EXTRACTED RECORDS section start
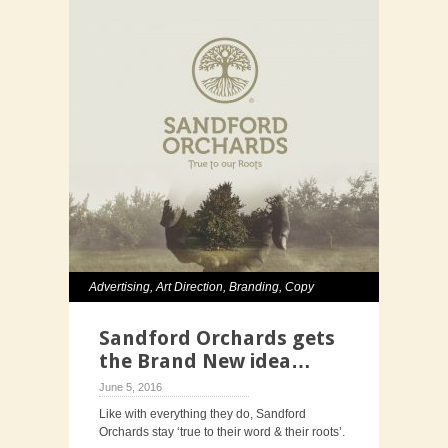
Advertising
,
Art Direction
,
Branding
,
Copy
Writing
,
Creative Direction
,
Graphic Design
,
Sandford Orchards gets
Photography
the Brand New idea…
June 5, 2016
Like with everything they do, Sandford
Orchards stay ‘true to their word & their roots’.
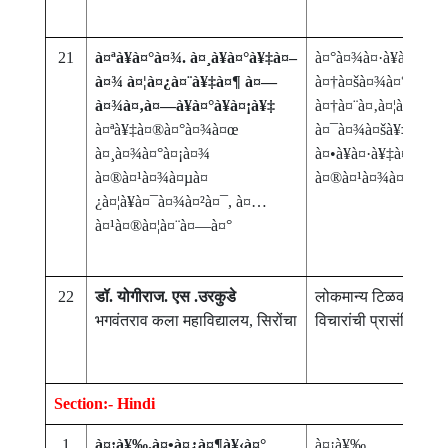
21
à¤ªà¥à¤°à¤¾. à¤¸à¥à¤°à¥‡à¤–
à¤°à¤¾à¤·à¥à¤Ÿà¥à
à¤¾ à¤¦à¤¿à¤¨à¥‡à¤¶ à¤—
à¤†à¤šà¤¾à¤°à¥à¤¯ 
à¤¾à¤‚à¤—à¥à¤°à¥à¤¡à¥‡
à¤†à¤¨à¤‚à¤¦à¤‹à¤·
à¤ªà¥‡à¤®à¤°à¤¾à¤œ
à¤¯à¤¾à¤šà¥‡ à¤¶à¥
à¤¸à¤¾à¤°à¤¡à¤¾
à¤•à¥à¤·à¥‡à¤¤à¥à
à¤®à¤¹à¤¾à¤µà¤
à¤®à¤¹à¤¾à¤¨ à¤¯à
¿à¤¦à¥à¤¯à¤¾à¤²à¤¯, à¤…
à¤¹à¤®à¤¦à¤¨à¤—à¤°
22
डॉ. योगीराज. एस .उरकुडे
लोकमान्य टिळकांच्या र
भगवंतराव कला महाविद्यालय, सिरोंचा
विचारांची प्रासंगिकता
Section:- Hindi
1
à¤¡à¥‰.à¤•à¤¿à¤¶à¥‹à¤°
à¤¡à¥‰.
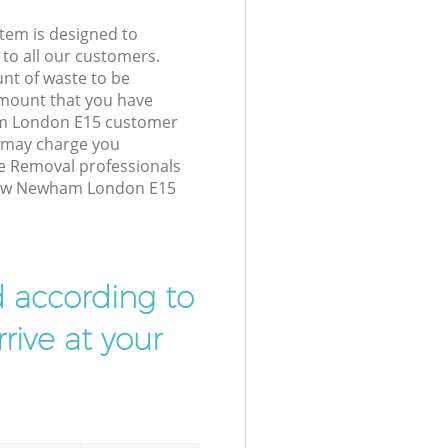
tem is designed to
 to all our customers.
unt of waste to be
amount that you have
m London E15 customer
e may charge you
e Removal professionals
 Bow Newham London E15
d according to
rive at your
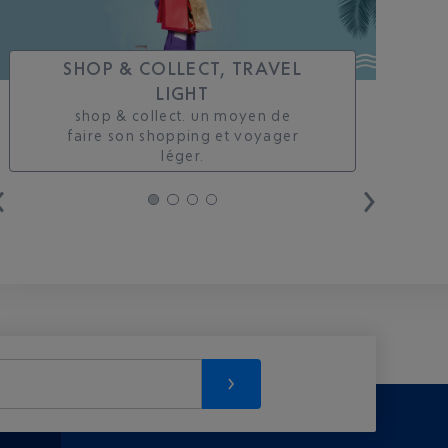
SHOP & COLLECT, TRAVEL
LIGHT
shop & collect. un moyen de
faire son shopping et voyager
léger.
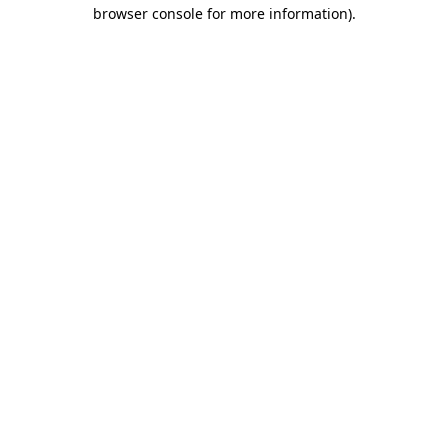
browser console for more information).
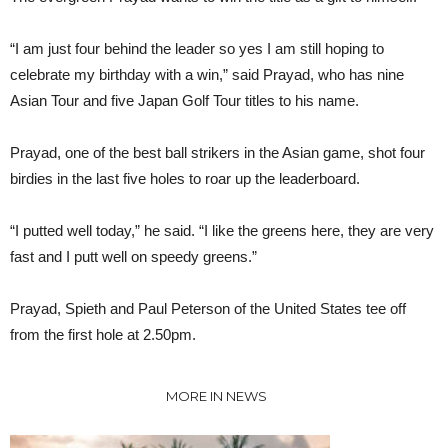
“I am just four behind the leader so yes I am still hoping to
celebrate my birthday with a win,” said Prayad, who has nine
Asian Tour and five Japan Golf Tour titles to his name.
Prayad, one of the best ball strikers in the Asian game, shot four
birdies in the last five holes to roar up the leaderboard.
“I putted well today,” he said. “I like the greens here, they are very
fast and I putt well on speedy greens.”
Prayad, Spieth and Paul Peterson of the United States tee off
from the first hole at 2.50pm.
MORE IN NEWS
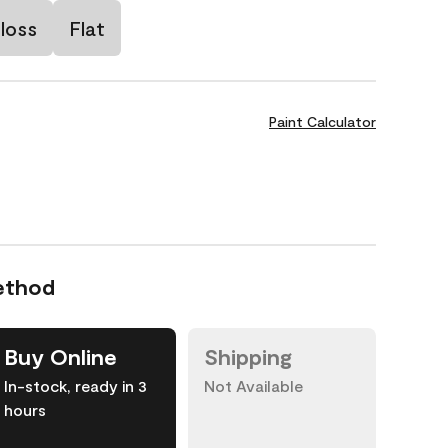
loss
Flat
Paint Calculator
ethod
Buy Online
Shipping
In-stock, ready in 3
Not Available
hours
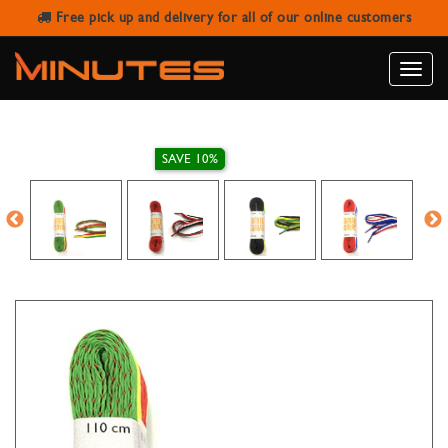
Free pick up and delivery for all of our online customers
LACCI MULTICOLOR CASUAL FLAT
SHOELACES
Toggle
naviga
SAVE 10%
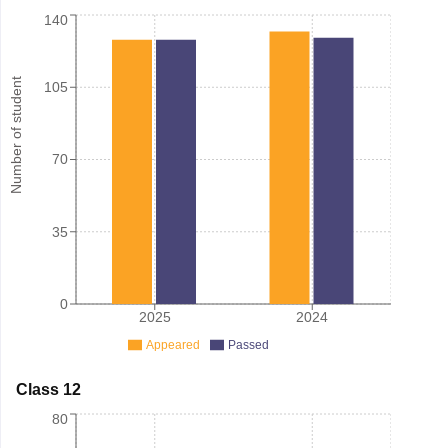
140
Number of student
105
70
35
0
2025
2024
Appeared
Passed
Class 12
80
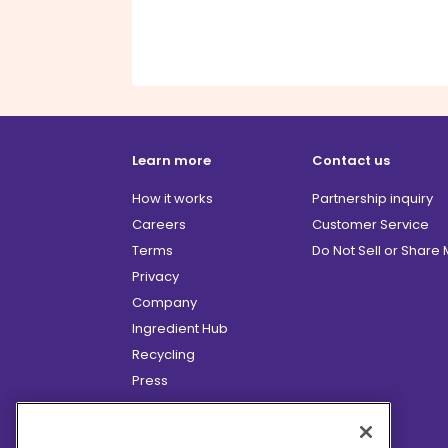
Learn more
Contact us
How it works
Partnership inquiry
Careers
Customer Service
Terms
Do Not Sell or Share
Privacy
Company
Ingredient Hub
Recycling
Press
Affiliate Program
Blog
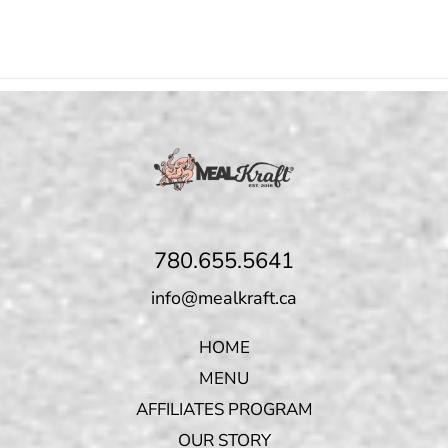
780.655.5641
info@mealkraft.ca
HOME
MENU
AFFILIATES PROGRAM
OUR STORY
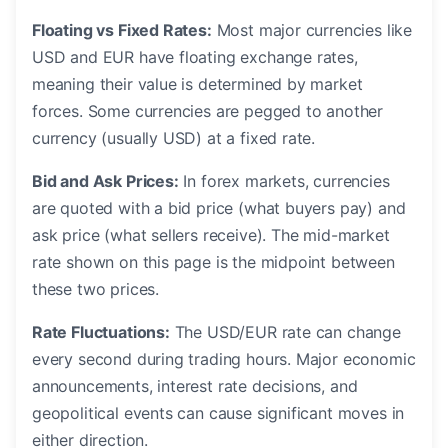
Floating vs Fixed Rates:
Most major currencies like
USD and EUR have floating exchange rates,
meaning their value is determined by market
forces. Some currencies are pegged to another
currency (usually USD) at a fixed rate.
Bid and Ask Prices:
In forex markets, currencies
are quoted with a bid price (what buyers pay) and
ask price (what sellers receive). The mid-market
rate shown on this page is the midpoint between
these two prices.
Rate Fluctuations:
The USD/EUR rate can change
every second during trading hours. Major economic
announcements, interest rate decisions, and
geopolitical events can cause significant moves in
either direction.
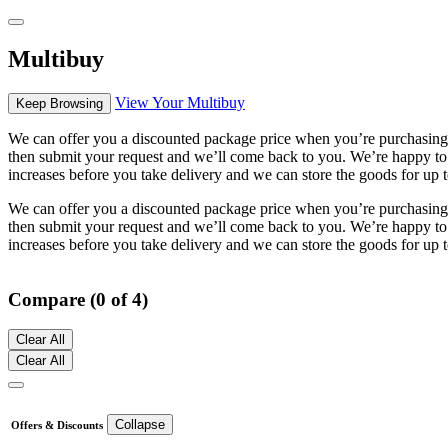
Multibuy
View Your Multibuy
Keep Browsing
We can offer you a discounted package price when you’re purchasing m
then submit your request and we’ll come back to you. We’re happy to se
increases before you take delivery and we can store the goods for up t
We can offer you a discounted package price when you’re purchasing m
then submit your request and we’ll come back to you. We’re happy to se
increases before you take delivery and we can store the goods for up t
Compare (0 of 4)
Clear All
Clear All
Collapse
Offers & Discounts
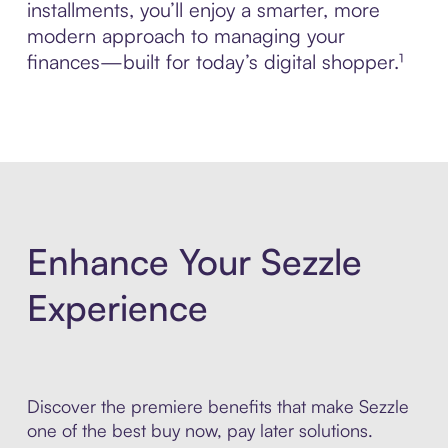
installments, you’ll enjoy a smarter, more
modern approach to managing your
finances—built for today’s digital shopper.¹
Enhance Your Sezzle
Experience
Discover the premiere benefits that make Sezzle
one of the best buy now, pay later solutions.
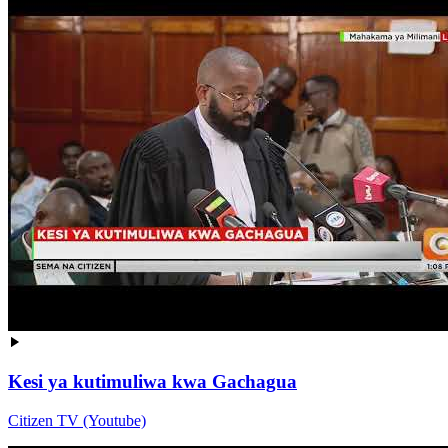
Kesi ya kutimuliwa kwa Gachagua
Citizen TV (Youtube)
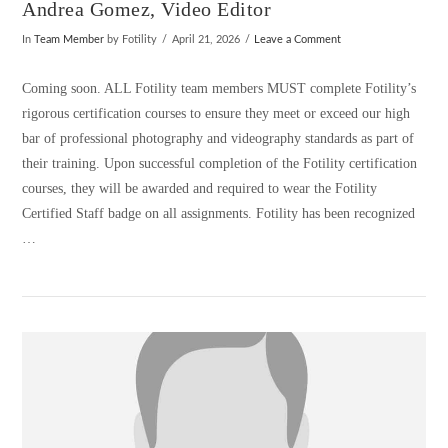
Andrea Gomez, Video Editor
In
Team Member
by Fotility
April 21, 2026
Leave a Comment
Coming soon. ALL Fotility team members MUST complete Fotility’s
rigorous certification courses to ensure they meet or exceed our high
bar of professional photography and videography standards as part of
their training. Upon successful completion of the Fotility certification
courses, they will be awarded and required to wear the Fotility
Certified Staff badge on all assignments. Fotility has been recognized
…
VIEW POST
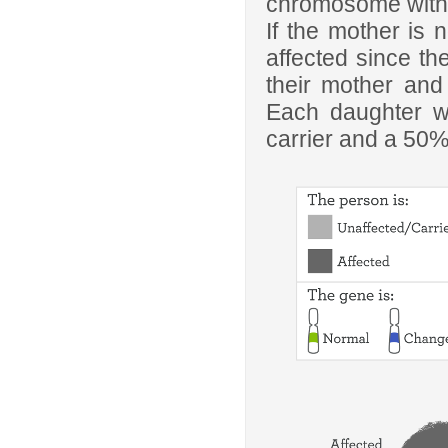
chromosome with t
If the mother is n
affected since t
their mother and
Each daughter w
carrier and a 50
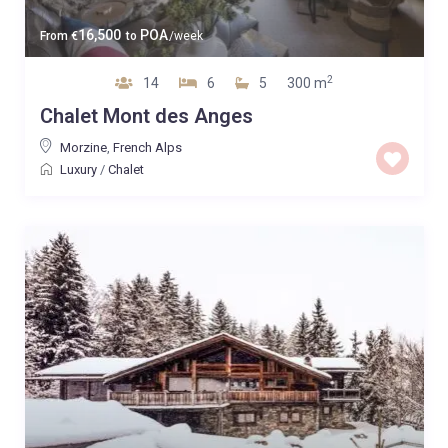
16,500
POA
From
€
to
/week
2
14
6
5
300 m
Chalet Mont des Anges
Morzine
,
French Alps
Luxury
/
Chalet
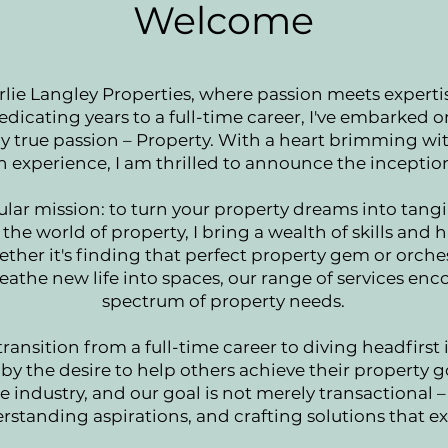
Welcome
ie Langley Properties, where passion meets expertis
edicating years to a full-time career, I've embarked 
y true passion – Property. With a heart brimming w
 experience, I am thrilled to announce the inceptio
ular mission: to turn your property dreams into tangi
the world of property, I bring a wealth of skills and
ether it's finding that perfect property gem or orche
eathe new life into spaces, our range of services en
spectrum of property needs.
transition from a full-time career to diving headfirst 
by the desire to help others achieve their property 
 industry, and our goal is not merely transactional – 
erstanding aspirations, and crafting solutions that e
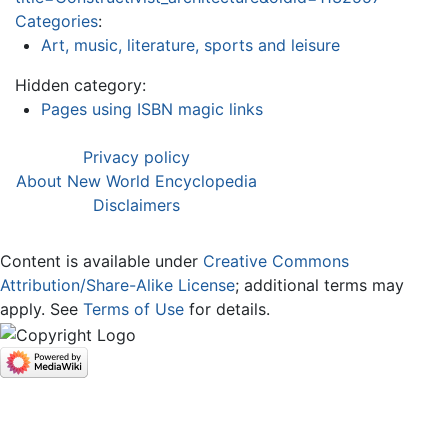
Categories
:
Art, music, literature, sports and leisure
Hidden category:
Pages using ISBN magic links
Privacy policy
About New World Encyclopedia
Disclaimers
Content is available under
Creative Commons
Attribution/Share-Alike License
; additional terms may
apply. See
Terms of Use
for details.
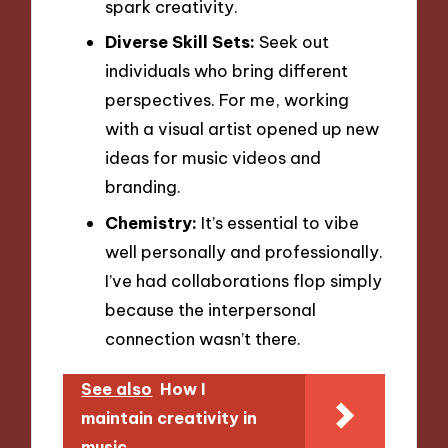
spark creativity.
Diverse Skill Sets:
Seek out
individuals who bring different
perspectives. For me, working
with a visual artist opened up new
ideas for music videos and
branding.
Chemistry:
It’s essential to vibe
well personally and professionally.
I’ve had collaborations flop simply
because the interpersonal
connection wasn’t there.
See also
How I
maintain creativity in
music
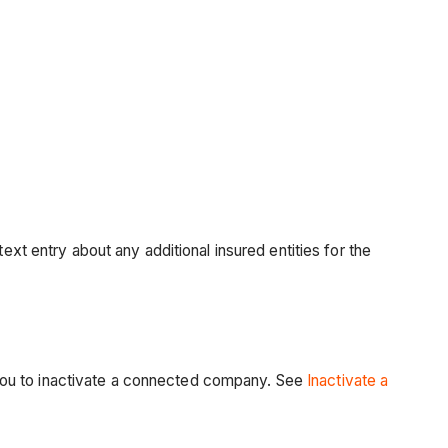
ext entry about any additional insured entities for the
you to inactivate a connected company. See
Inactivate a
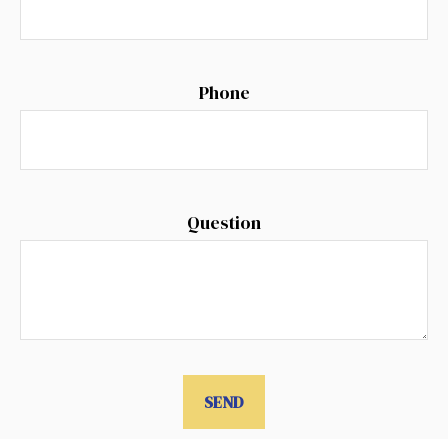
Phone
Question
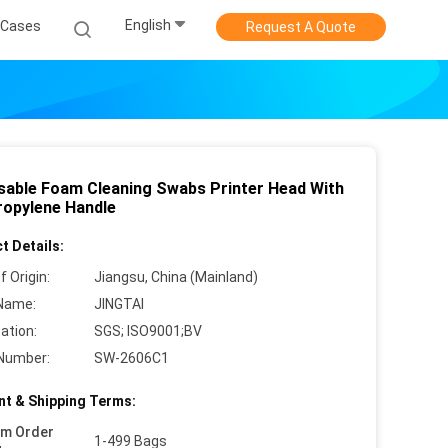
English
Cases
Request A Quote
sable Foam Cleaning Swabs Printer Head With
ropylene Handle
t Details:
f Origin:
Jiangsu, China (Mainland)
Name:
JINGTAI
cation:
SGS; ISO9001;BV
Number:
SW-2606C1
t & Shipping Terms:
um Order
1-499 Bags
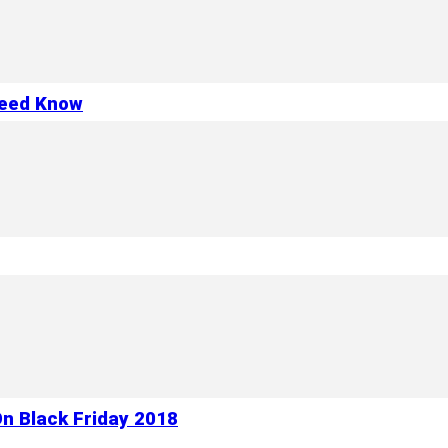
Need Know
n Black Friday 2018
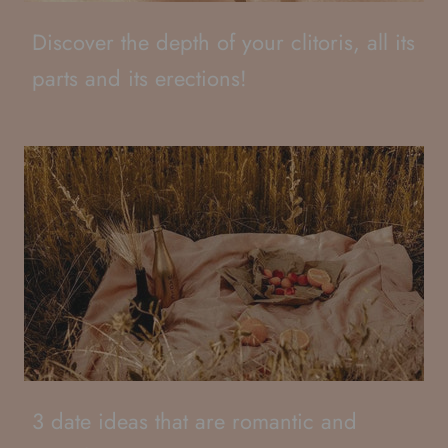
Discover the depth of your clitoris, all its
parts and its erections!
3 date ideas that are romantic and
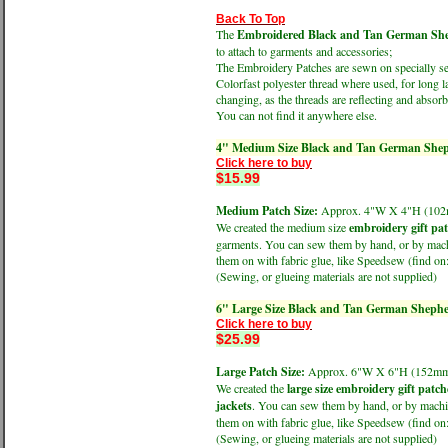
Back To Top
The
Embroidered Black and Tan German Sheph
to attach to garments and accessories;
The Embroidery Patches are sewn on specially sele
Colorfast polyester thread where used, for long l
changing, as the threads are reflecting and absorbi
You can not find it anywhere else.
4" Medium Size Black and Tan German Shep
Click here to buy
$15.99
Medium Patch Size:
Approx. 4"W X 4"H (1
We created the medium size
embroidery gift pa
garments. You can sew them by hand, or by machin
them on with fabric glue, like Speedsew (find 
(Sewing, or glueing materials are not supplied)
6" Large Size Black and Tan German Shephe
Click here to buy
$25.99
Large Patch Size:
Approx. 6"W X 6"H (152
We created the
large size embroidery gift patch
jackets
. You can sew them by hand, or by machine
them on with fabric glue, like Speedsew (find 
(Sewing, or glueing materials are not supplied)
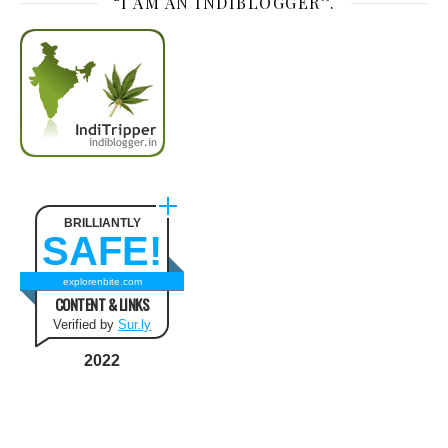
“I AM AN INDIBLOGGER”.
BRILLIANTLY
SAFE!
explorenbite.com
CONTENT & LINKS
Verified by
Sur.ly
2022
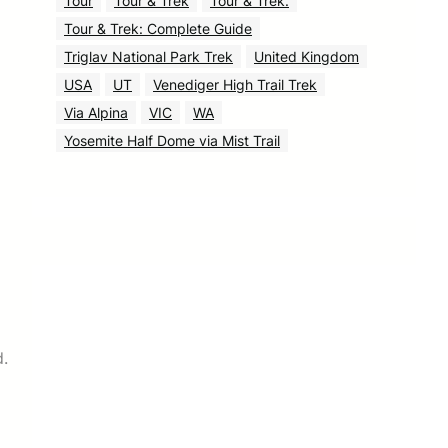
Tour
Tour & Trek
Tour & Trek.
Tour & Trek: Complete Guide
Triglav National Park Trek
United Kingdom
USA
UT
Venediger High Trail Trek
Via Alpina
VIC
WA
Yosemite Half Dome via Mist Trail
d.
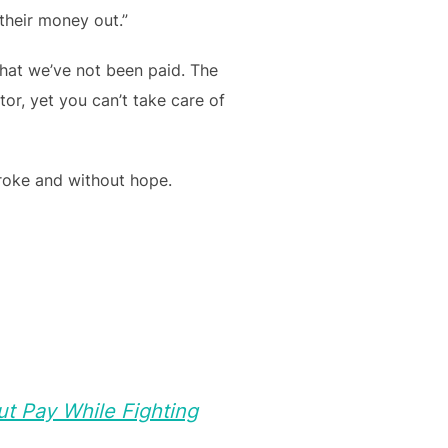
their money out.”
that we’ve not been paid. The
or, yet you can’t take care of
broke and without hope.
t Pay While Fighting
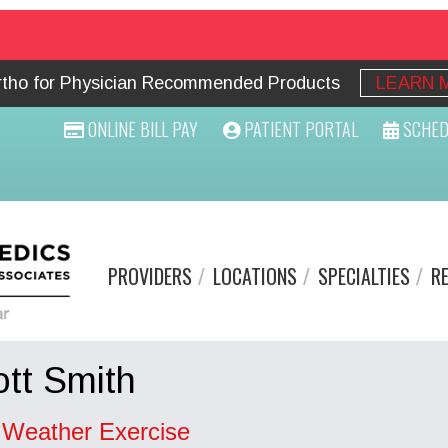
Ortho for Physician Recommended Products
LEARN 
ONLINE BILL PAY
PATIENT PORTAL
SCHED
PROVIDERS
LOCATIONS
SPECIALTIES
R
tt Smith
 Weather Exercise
EXTRACTED RECORDS section end
TASK ITEM:
Set aside each line above that includes the string "have" and report it.

RESPONSE TO THIS EXERCISE:
amount that you have
USD and EUR have floating exchange rates,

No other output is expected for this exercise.